Command: python script.py -c /some/config.yml -p "sect1<-sect2"

Calling the script with the above command will step through:

  1. Initialize the global Config instance with the file and patch provided a. That is, sect1 in the config.yml will be patched with sect2
  2. Check if Config.input exists a. If it is in the Config, return it as-is. If it is not, this will be a Null value which evaluates to False
  3. Use the value at Config.input to glob some directory
  4. Process the collected files
  5. For each file, read in the data
  6. If Config.skip_header is defined, use the (expected to be an int) value of Config.header a. It is on the user to ensure proper safeguards are inplace.

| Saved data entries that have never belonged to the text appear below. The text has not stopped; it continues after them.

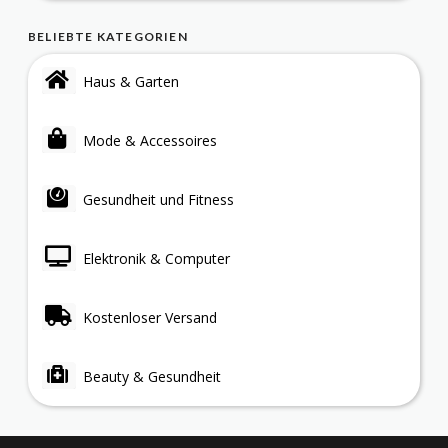
BELIEBTE KATEGORIEN
Haus & Garten
Mode & Accessoires
Gesundheit und Fitness
Elektronik & Computer
Kostenloser Versand
Beauty & Gesundheit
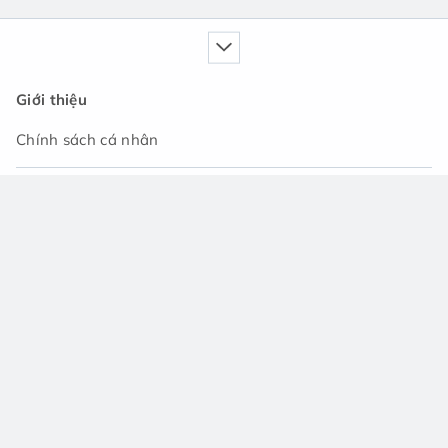
Giới thiệu
Chính sách cá nhân
Dịch vụ của chúng tôi
Cẩm nang
Tin tức
Cộng đồng hỏi đáp
Hỗ trợ
Liên hệ với chúng tôi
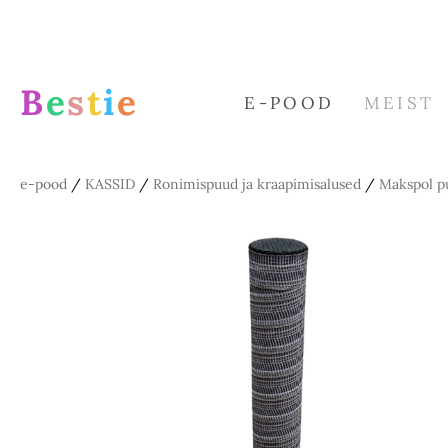
B
e
s
t
i
e
E-POOD
MEIST
e-pood
/
KASSID
/
Ronimispuud ja kraapimisalused
/
Makspol pu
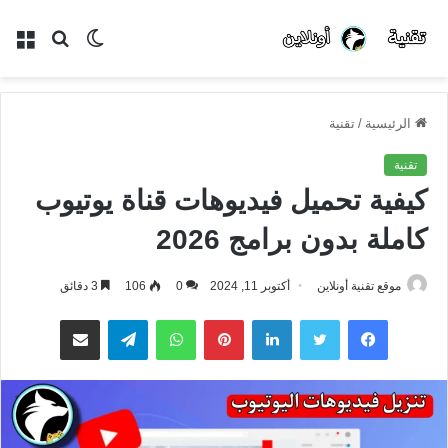
الوضع
بحث
الق
المظلم
عن
الرئيسية
/
تقنية
تقنية
كيفية تحميل فيديوهات قناة يوتيوب
كاملة بدون برامج 2026
موقع تقنية أونلاين
أكتوبر 11, 2024
0
106
3 دقائق
فيسبوك
تويتر
لينكدإن
بينتيريست
واتساب
تيلقرام
مشاركة عبر البريد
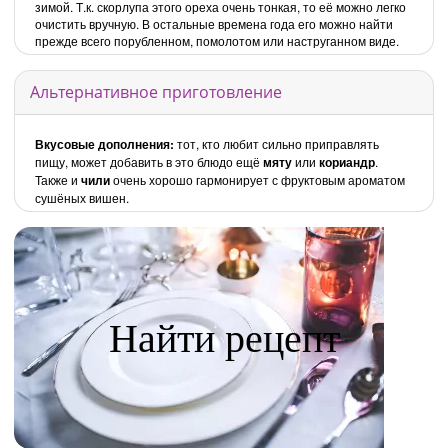
зимой. Т.к. скорлупа этого ореха очень тонкая, то её можно легко
очистить вручную. В остальные времена года его можно найти
прежде всего порубленном, помолотом или наструганном виде.
Альтернативное приготовление
Вкусовые дополнения:
тот, кто любит сильно приправлять
пищу, может добавить в это блюдо ещё
мяту
или
кориандр
.
Также и
чили
очень хорошо гармонирует с фруктовым ароматом
сушёных вишен.
Найти рецепт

    b. Multiple possible safeguards include:
    1. int(Config.header) to raise an exception if the value cannot be casted to an integer
    2. Config.get('header', 5) to use a default value if this key is not in the config
    3. A definitions file to ensure this key is an int (safest)
  7. Check if Config.output is defined, which is expected to be a Sect
  8. Append write data to Config.output.file